- _Extract_

—————

Analyst IDC says that there is already more data in the world than there is space to store it, and according to IBM every two days we create as much data as all the data that was created before 2003.

According to The Economist, the US retail giant Wal-Mart, for example, handles more than “one million customer transactions every hour, feeding databases estimated at more than 2.5 petabytes – the equivalent of 167 times the number of books in America’s Library of Congress.”

If enterprises have a problem coping with their own structured data, then the huge volumes of unstructured data they receive has the potential to cause an even bigger headache.

This could be video, or audio, email correspondence, internet traffic, diagnostic or spatial data – a myriad of data types that do not arise from transactional activities or fit into a relational database in a data warehouse.

Mark Thomas, data warehousing Infosphere specialist at IBM Software Group, Australia/NZ, comments: “Organisations know they have to do something with it, but no one is quite sure what they should do or how they should handle it.”

Another fine mess

Earlier this year a MarkLogic survey found that 86 per cent of respondents said that unstructured data is important to their organisation, but only 11 per cent had clear procedures and policies in place for managing unstructured data.

In addition, 80 per cent of respondents know that the amount of unstructured data will rise in the next three years, but only 24 per cent of respondents believe their current infrastructure will be able to manage it.

There is also the odd salmon in there that makes the fishing worthwhile

According to Thomas, IBM’s customers say they often don’t know what should be analysed, and find it prohibitively expensive to integrate large volumes of unstructured data.

“An awful lot of unstructured data will prove to be of no value whatsoever – the proverbial red herring. But there is also the odd salmon in there that makes the fishing worthwhile,” he says.

It is unrealistic for organisations to expect to be able to develop fixed infrastructure around unstructured data that doesn’t conform to business requirements and whose business case value has yet to be determined, he says.

Rather what is needed is a flexible Information management foundation that allows organisations to combine their structured and unstructured data, and enable intuitive and statistical analysis to create competitive advantage from a bigger range of data attributes.

The bigger picture

IBM calls this approach Big Insights. It makes use of open-source tools such as Hadoop, as well as IBM technology such as the newly acquired data warehouse appliance Netezza, to deliver a highly robust and flexible data warehouse.

—————

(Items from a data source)
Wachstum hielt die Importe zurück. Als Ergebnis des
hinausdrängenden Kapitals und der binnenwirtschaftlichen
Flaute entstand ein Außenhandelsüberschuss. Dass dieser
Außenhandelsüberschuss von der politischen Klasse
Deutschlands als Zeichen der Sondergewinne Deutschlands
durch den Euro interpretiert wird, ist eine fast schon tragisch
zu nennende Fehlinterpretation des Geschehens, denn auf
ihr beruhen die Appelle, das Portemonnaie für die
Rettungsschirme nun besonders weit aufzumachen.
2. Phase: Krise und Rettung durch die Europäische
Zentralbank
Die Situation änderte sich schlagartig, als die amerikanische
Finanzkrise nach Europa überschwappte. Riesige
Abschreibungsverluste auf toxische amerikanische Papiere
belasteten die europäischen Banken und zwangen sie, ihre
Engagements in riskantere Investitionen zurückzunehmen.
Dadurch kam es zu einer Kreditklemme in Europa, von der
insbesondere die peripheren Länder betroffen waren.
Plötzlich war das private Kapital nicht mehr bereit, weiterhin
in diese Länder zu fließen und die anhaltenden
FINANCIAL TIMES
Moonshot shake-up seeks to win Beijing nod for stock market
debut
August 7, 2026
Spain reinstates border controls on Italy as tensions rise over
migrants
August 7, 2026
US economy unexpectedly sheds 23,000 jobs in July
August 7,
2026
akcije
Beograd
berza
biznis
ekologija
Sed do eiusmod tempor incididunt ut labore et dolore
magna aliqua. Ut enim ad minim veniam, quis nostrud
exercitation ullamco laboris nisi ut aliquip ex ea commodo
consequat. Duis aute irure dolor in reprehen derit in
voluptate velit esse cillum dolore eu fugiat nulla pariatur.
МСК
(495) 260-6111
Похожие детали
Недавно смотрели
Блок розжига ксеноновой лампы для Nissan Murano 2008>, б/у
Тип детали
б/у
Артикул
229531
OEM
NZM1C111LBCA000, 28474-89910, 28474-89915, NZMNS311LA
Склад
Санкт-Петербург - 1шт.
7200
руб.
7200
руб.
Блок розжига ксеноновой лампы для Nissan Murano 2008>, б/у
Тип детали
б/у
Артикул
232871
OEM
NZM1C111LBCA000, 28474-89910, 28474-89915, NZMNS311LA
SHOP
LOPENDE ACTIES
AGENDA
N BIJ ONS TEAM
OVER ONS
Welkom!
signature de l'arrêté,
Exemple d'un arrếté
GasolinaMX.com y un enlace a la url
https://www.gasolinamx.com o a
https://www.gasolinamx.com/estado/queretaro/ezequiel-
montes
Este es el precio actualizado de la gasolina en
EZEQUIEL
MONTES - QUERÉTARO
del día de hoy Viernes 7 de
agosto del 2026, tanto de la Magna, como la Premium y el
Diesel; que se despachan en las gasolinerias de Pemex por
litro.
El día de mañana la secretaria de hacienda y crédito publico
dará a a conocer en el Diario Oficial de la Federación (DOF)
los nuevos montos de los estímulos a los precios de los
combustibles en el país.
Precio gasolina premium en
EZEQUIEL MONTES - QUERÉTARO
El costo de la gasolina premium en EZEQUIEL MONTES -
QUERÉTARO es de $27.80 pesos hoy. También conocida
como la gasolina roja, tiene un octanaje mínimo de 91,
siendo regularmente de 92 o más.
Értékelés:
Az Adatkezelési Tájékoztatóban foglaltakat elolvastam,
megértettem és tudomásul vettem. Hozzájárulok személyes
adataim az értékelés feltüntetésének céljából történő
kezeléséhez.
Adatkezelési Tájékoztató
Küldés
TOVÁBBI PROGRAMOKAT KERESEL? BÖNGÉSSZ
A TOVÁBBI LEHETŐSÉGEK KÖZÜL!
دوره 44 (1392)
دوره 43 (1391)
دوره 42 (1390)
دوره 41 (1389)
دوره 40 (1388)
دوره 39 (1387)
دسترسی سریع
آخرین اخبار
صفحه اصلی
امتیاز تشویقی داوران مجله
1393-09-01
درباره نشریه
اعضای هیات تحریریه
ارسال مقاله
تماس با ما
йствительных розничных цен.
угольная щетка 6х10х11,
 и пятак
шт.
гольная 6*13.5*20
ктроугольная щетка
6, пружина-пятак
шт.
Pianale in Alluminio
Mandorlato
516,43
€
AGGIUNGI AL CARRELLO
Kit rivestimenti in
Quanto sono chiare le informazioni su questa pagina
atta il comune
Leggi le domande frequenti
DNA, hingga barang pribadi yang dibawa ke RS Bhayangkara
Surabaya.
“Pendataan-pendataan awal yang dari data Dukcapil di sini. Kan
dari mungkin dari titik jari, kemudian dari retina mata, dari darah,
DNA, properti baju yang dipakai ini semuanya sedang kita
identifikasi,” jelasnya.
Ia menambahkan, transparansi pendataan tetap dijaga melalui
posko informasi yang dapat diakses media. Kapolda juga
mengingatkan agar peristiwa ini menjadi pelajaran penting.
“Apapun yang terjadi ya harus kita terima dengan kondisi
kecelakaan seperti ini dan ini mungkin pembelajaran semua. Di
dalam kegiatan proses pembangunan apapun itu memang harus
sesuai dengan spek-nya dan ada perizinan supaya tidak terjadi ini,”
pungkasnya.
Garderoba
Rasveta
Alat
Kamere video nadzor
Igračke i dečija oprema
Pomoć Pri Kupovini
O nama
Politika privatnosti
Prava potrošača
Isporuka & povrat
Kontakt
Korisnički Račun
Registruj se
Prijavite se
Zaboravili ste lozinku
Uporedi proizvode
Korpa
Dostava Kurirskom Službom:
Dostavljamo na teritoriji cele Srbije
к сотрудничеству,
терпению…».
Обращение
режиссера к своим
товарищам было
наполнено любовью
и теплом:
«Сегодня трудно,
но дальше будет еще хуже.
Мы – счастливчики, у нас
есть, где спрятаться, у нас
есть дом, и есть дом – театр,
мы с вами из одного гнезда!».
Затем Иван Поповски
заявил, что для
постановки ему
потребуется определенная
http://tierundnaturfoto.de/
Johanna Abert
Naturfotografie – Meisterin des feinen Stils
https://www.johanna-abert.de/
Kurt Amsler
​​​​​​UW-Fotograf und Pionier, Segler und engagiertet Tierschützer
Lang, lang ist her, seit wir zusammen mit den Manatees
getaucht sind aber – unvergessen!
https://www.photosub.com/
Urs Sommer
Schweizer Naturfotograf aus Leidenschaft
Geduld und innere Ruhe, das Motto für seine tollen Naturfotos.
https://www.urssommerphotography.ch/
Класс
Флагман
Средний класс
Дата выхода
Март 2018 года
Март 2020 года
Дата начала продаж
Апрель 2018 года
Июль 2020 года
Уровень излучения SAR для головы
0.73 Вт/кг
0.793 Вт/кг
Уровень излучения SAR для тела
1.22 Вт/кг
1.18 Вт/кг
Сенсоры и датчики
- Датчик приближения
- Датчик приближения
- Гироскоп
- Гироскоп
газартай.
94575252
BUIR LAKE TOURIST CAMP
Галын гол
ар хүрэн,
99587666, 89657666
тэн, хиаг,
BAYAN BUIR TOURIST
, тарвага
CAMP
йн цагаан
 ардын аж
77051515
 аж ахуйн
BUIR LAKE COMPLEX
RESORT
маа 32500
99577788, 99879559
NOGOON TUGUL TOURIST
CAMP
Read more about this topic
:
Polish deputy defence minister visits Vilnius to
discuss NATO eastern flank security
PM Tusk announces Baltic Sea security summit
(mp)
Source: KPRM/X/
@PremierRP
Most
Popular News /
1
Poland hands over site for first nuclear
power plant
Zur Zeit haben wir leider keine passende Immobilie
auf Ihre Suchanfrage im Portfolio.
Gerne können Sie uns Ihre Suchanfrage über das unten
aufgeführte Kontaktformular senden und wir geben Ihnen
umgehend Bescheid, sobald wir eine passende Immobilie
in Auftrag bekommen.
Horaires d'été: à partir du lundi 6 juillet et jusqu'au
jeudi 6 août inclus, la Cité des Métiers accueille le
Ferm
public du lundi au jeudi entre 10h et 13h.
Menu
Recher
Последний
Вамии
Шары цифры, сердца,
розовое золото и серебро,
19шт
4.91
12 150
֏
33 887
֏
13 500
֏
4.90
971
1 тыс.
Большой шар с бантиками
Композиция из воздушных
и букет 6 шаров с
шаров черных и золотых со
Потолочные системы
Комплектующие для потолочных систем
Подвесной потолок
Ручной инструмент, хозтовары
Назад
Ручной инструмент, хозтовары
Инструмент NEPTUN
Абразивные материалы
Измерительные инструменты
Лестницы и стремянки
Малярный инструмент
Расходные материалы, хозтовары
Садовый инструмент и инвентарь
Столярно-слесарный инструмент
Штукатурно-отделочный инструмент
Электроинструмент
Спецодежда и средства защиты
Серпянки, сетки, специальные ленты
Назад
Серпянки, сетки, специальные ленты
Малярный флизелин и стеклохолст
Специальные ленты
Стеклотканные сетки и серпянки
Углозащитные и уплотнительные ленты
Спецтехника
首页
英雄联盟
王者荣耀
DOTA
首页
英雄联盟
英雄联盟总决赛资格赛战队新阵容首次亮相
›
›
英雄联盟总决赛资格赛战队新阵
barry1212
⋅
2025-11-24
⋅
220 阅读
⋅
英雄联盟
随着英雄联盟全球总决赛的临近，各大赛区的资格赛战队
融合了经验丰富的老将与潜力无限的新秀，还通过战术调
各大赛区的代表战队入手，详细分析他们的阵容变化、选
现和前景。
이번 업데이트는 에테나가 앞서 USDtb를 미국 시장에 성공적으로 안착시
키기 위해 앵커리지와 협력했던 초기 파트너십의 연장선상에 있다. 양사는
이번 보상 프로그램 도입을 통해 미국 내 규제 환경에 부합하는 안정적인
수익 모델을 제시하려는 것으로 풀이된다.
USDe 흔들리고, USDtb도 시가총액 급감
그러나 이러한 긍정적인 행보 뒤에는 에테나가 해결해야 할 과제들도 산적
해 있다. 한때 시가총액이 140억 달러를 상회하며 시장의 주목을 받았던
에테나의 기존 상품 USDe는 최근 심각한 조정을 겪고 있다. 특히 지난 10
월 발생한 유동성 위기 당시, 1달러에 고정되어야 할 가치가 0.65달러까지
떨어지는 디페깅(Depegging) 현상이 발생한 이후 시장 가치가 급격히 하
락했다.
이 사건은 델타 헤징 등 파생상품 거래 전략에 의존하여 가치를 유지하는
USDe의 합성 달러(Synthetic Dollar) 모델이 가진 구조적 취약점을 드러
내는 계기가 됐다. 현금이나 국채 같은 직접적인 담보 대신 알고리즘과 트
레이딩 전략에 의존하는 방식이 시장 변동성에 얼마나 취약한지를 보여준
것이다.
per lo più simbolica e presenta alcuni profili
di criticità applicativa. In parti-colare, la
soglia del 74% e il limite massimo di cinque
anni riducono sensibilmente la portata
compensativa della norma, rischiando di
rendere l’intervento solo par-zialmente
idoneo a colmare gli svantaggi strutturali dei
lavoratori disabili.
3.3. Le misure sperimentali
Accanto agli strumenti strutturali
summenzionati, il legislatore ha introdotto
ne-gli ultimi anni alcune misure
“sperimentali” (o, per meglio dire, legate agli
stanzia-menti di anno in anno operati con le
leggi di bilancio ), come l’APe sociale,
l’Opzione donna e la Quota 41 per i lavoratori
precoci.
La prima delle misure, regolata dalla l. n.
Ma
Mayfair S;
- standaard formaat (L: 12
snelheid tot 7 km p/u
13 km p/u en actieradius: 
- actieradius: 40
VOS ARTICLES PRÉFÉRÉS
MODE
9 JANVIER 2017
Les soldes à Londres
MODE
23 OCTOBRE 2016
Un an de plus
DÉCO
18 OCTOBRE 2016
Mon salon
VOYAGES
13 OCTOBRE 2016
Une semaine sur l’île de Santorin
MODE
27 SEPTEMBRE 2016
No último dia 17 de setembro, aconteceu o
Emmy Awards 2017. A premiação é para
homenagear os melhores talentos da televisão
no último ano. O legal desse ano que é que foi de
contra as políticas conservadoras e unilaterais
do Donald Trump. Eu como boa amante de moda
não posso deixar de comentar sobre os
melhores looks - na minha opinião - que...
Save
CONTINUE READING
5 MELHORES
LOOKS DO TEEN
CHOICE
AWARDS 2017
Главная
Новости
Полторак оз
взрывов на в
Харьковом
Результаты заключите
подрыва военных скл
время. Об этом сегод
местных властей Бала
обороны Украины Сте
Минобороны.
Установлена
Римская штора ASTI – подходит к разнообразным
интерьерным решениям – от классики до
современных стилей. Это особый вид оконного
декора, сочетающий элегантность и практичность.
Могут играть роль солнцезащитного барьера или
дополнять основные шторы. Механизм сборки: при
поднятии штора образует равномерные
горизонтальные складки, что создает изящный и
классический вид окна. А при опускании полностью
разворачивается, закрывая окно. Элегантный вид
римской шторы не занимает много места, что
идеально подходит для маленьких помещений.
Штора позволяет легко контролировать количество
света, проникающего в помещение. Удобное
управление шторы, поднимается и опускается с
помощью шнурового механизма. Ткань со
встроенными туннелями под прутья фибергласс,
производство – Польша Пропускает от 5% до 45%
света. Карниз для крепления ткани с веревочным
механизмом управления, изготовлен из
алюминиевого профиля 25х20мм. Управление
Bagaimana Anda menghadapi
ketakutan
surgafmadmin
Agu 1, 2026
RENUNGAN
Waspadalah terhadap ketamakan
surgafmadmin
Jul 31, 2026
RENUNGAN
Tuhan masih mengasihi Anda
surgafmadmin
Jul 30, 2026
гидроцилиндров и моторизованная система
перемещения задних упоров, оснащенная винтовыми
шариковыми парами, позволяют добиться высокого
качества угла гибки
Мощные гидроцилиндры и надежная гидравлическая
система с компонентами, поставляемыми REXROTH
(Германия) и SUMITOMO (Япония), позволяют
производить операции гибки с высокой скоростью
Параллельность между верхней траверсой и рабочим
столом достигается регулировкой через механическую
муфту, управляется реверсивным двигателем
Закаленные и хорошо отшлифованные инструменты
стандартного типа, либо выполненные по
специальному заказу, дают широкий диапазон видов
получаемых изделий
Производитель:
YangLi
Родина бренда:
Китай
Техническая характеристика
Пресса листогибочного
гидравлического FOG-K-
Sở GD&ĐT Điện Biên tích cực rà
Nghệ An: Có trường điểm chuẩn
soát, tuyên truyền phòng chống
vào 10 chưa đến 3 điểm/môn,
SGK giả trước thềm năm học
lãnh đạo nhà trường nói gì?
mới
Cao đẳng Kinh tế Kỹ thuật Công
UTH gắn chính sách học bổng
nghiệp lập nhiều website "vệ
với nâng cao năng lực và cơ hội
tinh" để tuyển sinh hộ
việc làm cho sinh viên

—————

- _Exercise objective_
Write out the part of the unstructured data text between "This could be" and "a data warehouse.", inclusive.

- _Answer area_
This could be video, or audio, email correspondence, internet traffic, diagnostic or spatial data – a myriad of data types that do not arise from transactional activities or fit into a relational database in a data warehouse.